桜の木を贈った「憲政の神様」

軽井沢が見える万華鏡 №31

イラスト02.jpg 莫哀山荘
イラスト01.jpg
 全国的に今年は桜の開花が早かった。例年はコブシが咲いてから桜が咲くという軽井沢の花だよりが、今年はほとんど同時となり、紅白に彩られた美しい春景色を見ることができた。
 米国ではワシントンの桜が有名だが、桜を贈ったのが当時の東京市長・尾崎行雄だったことは意外と知られていない。軽井沢新聞社には尾崎行雄が娘二人を連れてワシントンの湖畔に佇む写真が残っている。もちろんコピーだが、娘の相馬雪香さんからインタビューの際にいただいたものだ。
 尾崎行雄は別名、尾崎咢堂。政治家として選挙で当選26回、勤続63年という世界でも稀有な記録を持ち、献金は一切受けないという清廉潔白な姿勢から「憲政の神様」「議会政治の父」といわれている。軽井沢には古くから別荘を持ち、軽井沢避暑地50周年のときには名誉総裁を務め、式典会場で熱弁をふるっている姿が記録されている。
 尾崎は1875年に、慶応義塾時代の英語教師で宣教師だったA.C.ショーからキリスト教の洗礼を受けた。明治期から軽井沢に別荘を持ったのは自然なことだったのだろう。
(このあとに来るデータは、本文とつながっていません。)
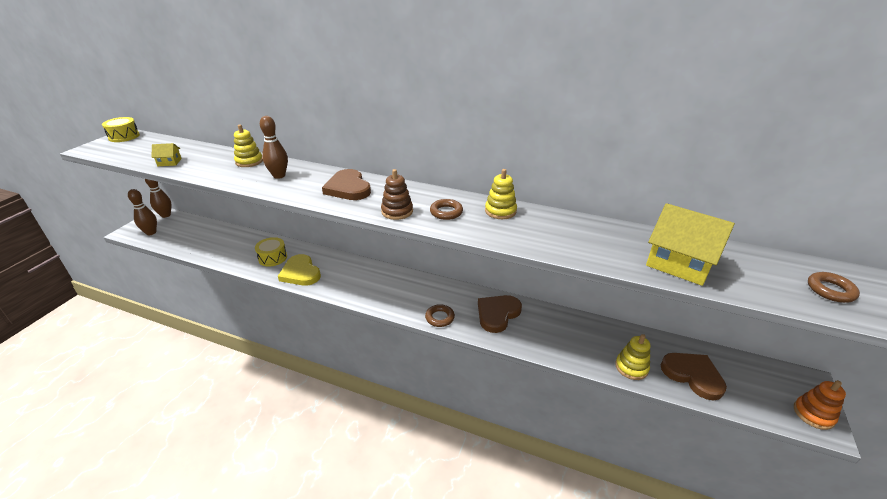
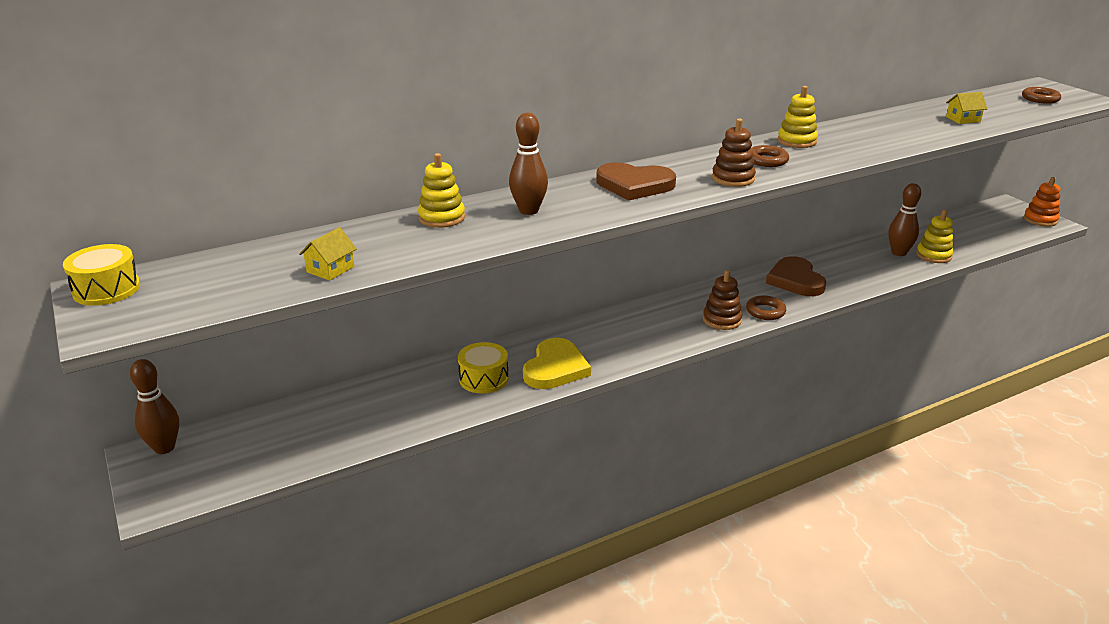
camera: 50 degrees left, 5 degrees down
brown bowling pin [128,189,157,235] -> brown bowling pin moved to [888,183,921,256]
yellow heart [278,254,321,286] -> yellow heart turned 75 degrees counterclockwise [523,338,591,389]
yellow house [646,203,735,286] -> yellow house [946,92,987,124], size x0.47
brown heart [661,353,727,400] -> none
none -> brown stacking toy [703,270,742,330]

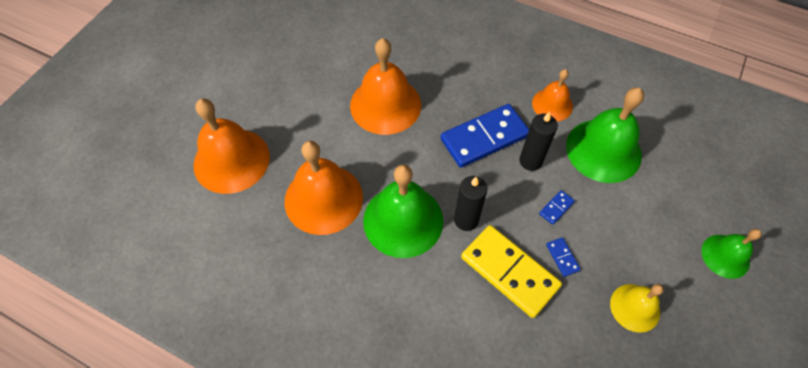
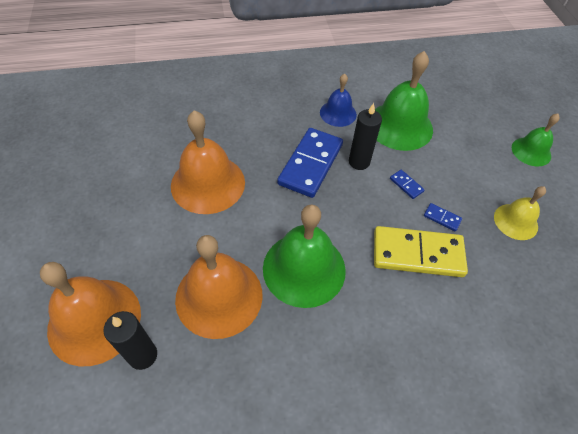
camera: 40 degrees left, 5 degrees down
black candle [454,176,487,231] -> black candle moved to [103,311,157,370]
orange bell [532,69,573,121] -> blue bell [320,74,357,127]
blue domino [539,190,575,225] -> blue domino turned 45 degrees counterclockwise [390,170,425,199]

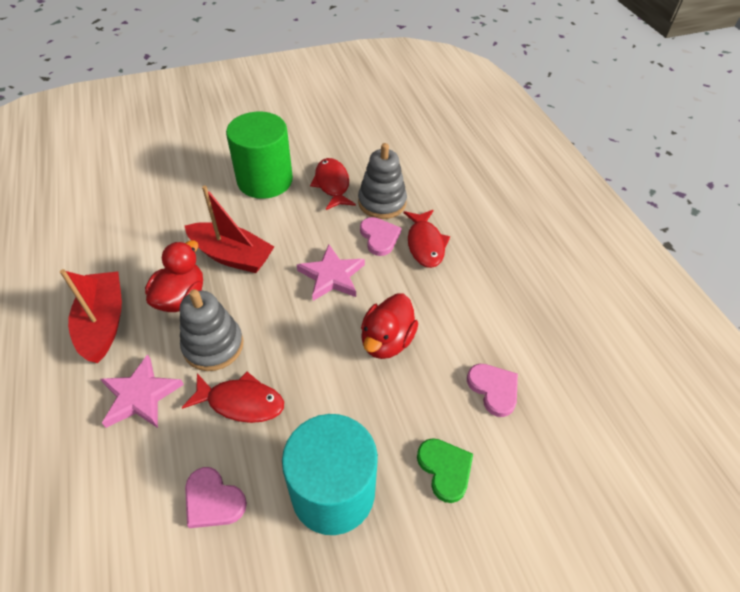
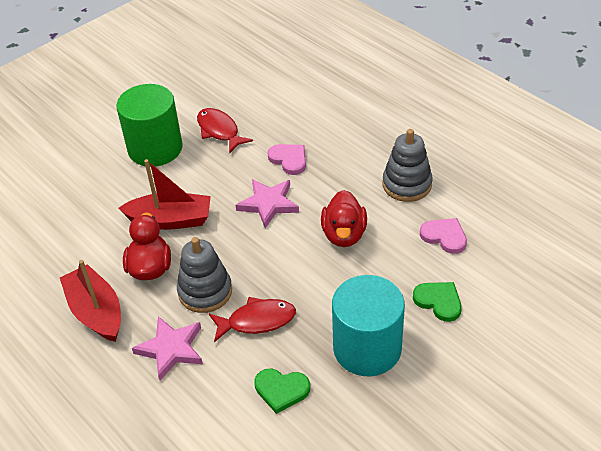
camera: 20 degrees left, 5 degrees down
pink heart [185,467,247,528] -> green heart [254,369,310,414]
grey stacking toy [358,143,407,219] -> grey stacking toy moved to [383,129,433,202]
red fish [403,210,450,268] -> none

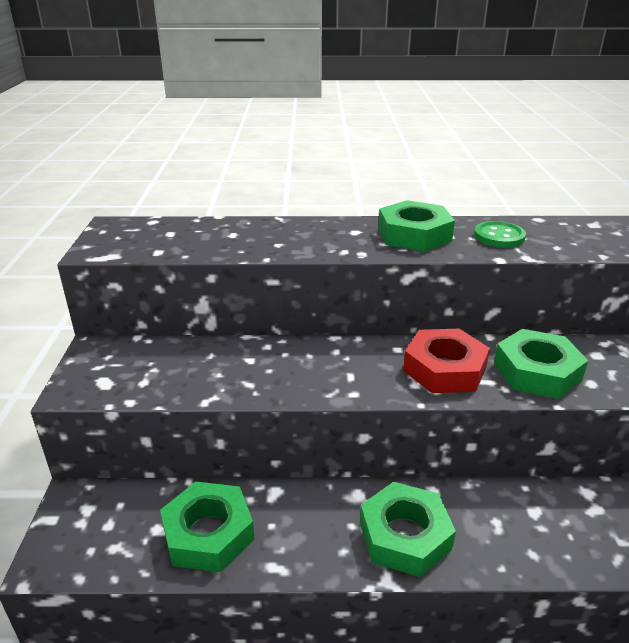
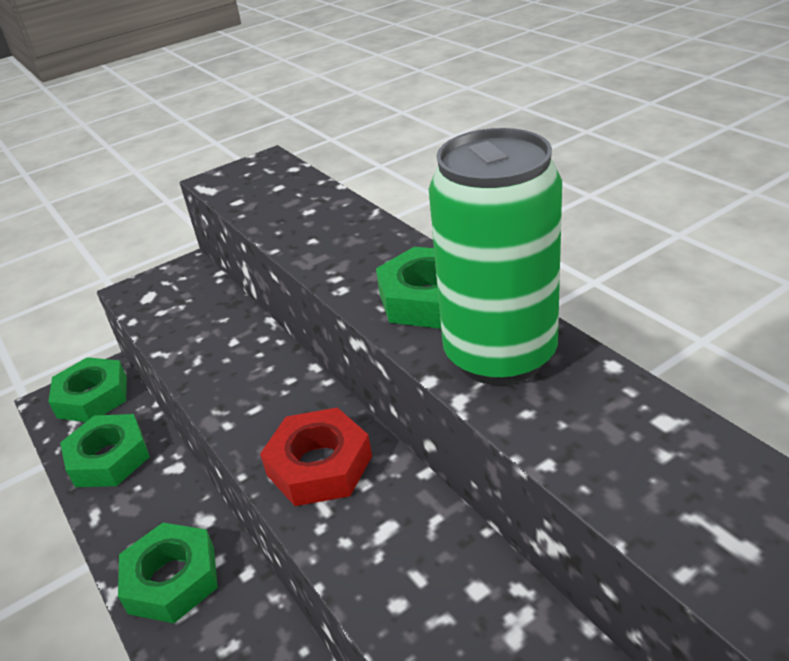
camera: 60 degrees right, 5 degrees up
green button [474,221,526,248] -> green can [429,128,562,385]
green nut [494,329,588,399] -> green nut moved to [48,357,127,422]

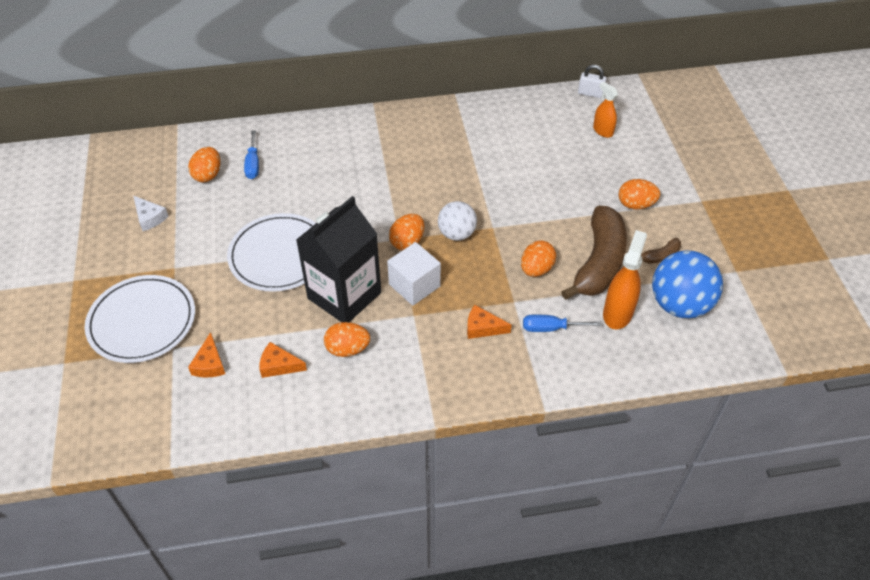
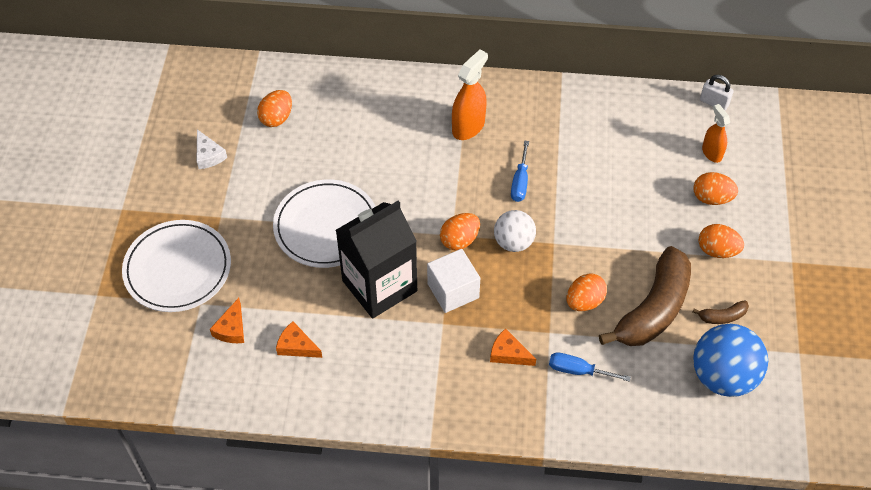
camera: 15 degrees right, 5 degrees up
blue screwdriver [244,130,259,179] -> blue screwdriver moved to [511,141,529,202]
orange egg [324,322,370,357] -> orange egg moved to [694,172,738,205]
orange spray bottle [603,230,647,329] -> orange spray bottle moved to [452,50,488,140]

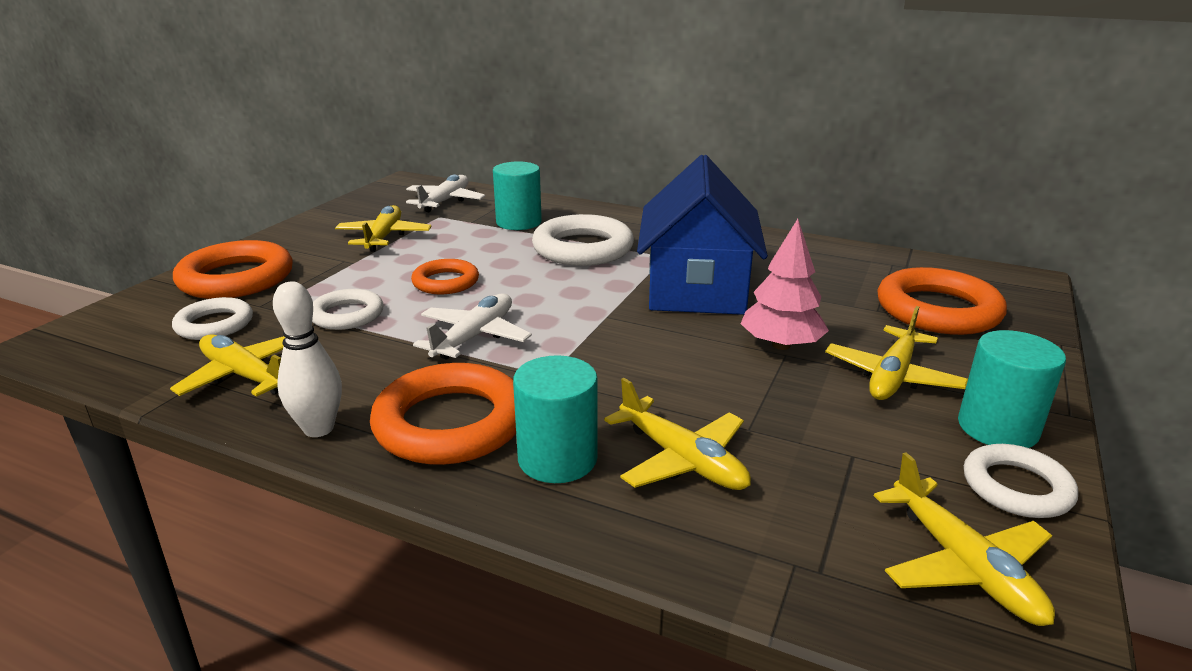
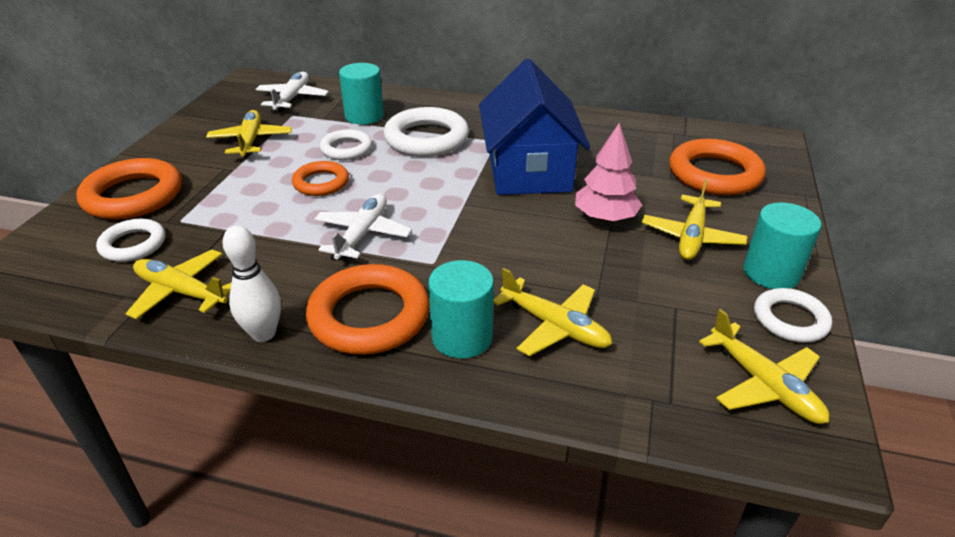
camera: 10 degrees left, 10 degrees up
white ring [312,289,384,330] -> white ring moved to [320,129,372,160]

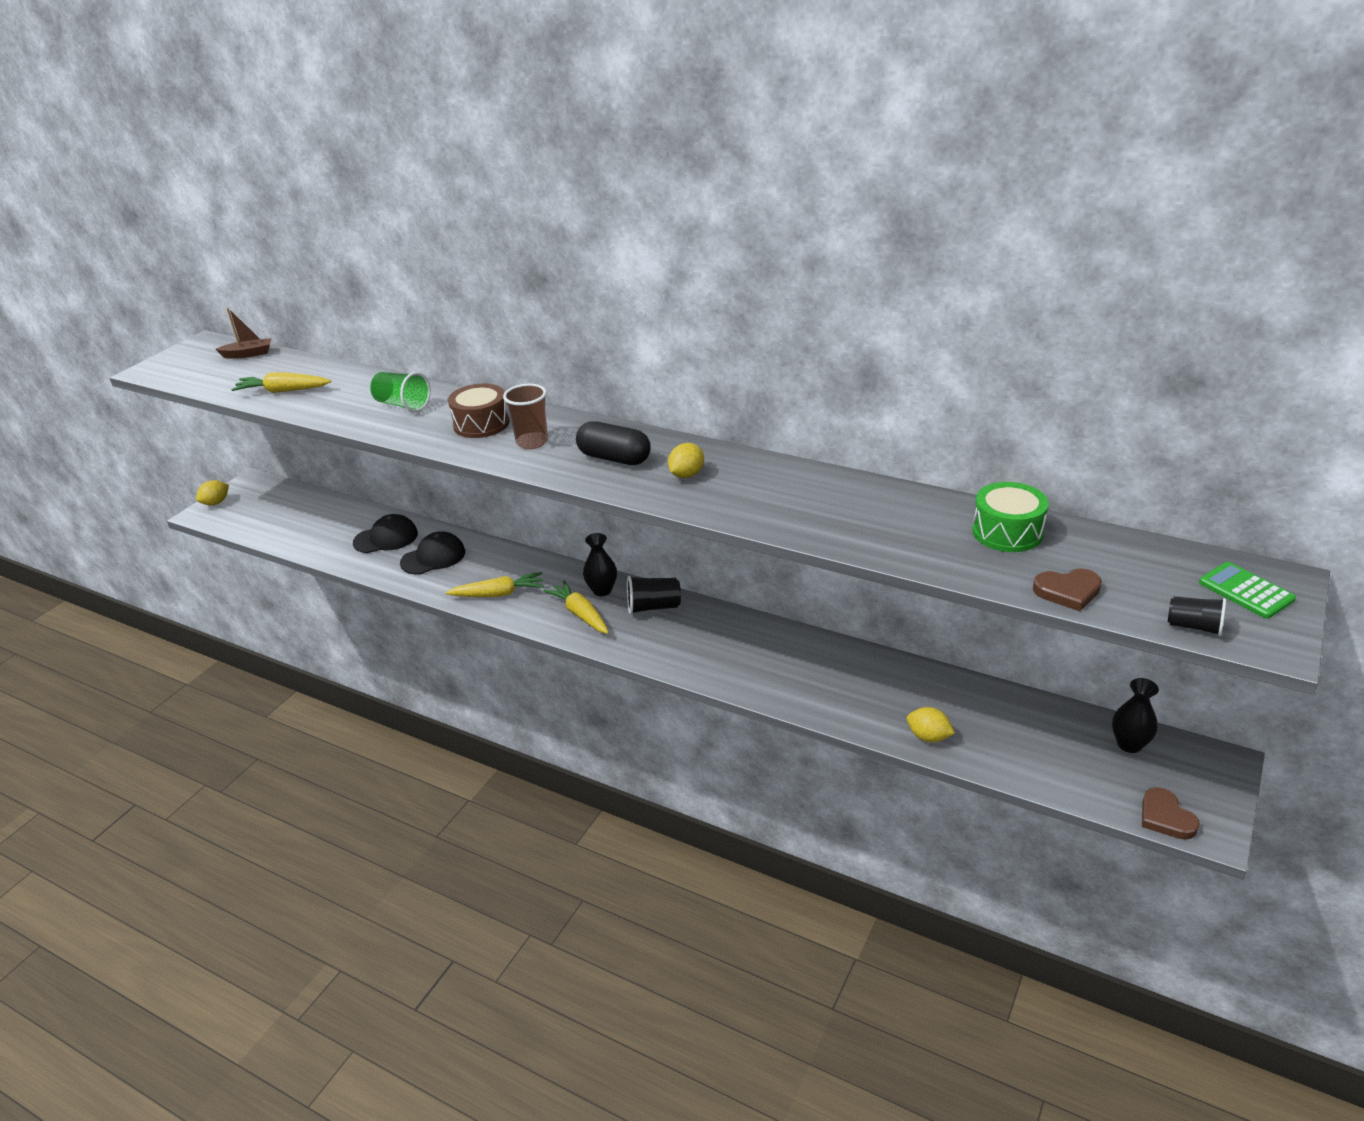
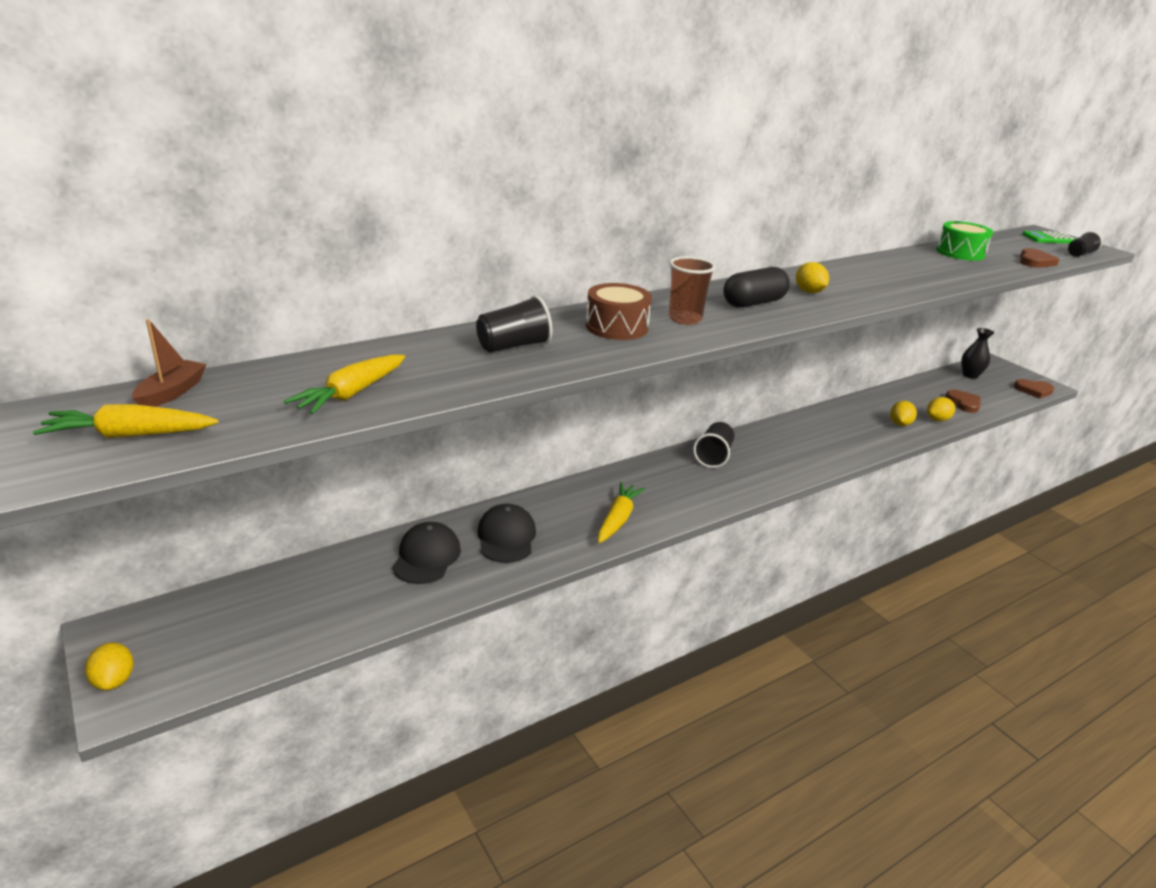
camera: 65 degrees left, 5 degrees down
green cup [370,372,431,412] -> black cup [476,295,552,353]
yellow carrot [543,580,609,634] -> yellow carrot moved to [33,404,218,438]
black vase [583,533,617,596] -> none
none -> yellow lemon [890,401,917,426]
none -> brown heart [945,390,980,413]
妻のテオドラ夫人はショーが属した英国公使館の夫人の秘書だったとも伝えられている。
 長年、政治家を務めた尾崎の功績は大きい。中でも重要なのは、大正から昭和前期に軍国主義に傾く日本にあって「軍縮、平和路線」を唱えたことだ。
 当初はタカ派であった尾崎だが、第一次大戦後のヨーロッ
パを視察し、戦争の悲惨さを目の当たりにして、軍縮論者になった。このとき既に欧州は反軍国主義に向かっていた時期だった。 軍国化に反対する尾崎は右翼に狙われることもしばしばだったそうだ。晩秋まで軽井沢の山荘で暮らしていることもあった。
 「戦争は勝っても負けても悲惨な状況をもたらす」とは、尾崎の残した言葉。大戦後の世界の惨状を肌で感じ、日清戦争から太平洋戦争まで経験してきた彼の言葉には真実の重みがある。
 日本を民主主義にするために尽力し、「反戦争、反軍国」を明確に掲げた尾崎のような政治家が今の日本には一人でも多く必要だ。

※別荘は「莫哀山荘」という名がつけられていたが、「莫哀」とは「哀しみのない」という意味。